Nel grande gioco dell’intelligenza artificiale, chi controlla i dati vince. Ma nel 2025 non basta più avere i dati: bisogna saperli servire in millisecondi, su richiesta, in ambienti distribuiti, liquidi e spesso evanescenti. È in questo scenario che Databricks già noto per aver trasformato Spark da tool di calcolo a religione ingegneristica sta cercando di chiudere un colpo da un miliardo di dollari: l’acquisizione di Neon, la startup che sta reinventando PostgreSQL per l’era degli agenti AI.
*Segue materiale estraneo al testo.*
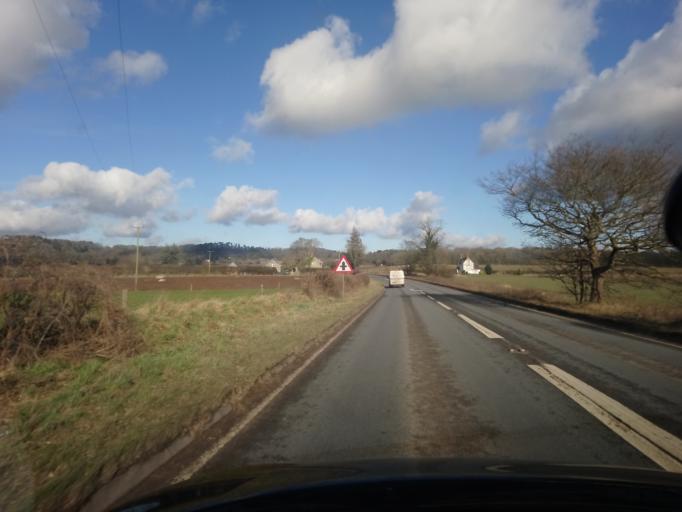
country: GB
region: England
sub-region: Shropshire
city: Clive
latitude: 52.7932
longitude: -2.7021
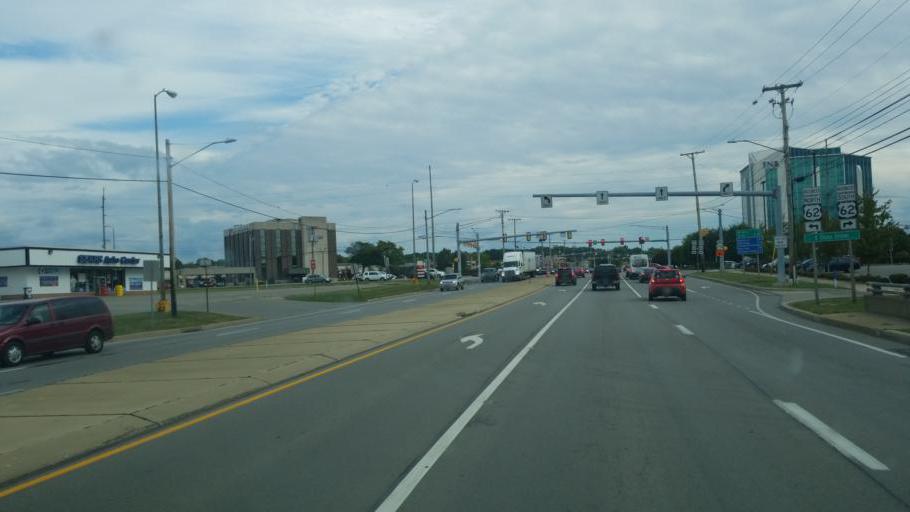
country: US
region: Pennsylvania
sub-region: Mercer County
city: Hermitage
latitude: 41.2345
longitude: -80.4498
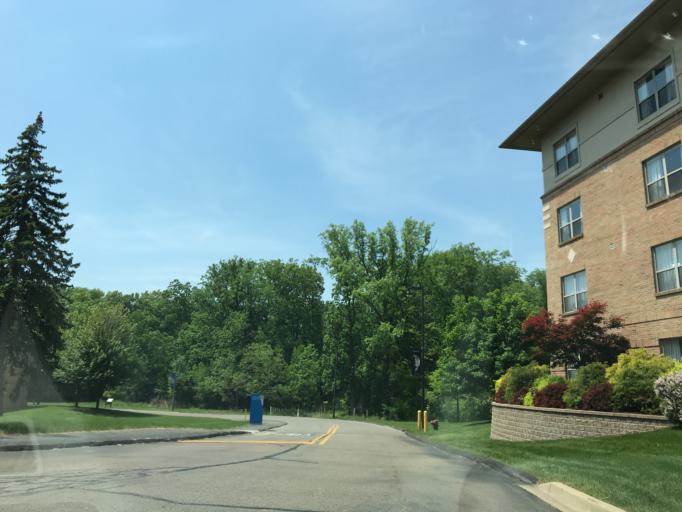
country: US
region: Michigan
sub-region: Oakland County
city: Southfield
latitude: 42.4757
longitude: -83.2507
Neon è una bestia strana. Nata sull’ossatura robusta di PostgreSQL, si è rifiutata di fare la classica mossa “as-a-service” da cloni MongoDB-like. Ha invece pensato il database come un flusso di calcolo a consumo: paghi al secondo, come se fosse energia elettrica, non storage. Questo approccio si sposa perfettamente con la nuova generazione di agenti AI: entità semi-autonome che nascono, vivono e muoiono in pochi secondi, lasciandosi dietro un campo minato di microdecisioni da loggare, archiviare, confrontare. Un sistema tradizionale non regge questo ciclo di vita effimero. Neon sì.
Databricks non è nuova a mosse strategiche che sanno di scacchiere globale. Dopo aver iniettato Claude (via Anthropic) direttamente nel suo stack — in una mossa che ha fatto capire a OpenAI che non detiene più l’esclusiva del mindshare — ora punta a chiudere il cerchio infrastrutturale. La logica è fin troppo chiara per chi mastica questi giochi: modello AI + orchestrazione dati + database a consumo = piattaforma completa per agenti AI autonomi. Gli altri player (vedi Snowflake, Google con Vertex AI o persino AWS con Bedrock) restano fermi sul paradigma “tu sviluppi, noi serviamo”. Databricks vuole diventare il metasistema operativo per l’AI enterprise.
C’è anche un’altra motivazione non detta, ma abbastanza evidente per chi legge tra le righe finanziarie: Databricks ha una IPO nel mirino. L’acquisizione di MosaicML era la parte modello. L’acquisizione di Neon è la parte infra. Avere entrambi a bordo significa potersi raccontare come una “full stack AI platform”, non solo come una glorified data pipeline.
E non dimentichiamo un dettaglio fondamentale: Neon è pensato nativamente per l’AI workload volatile. Niente provisioning, niente istanze fisse. Gli agenti AI moderni, come quelli che pianificano viaggi, generano contratti o gestiscono resi di prodotti, richiedono ambienti computazionali che sorgono e si dissolvono on-demand. Chi non ha un backend che regge questa dinamica, resta fuori dal gioco.
In questa corsa tra titani, dove ogni millisecondo di latenza è una perdita di fatturato futuro, la mossa di Databricks è chirurgica. Un database cloud-native, open-source friendly, elastico come il pensiero di un agente AI e con un modello economico a consumo, è semplicemente troppo prezioso per lasciarlo al libero mercato — o peggio ancora, a un competitor.
Che piaccia o no, stiamo entrando nell’epoca dove i database non sono più “posti” dove mettere i dati, ma flussi computazionali che appaiono quando serve e spariscono quando hanno finito di servire l’agente AI di turno.
Hai già aggiornato il tuo stack, o stai ancora facendo scaling di MySQL con le stampelle?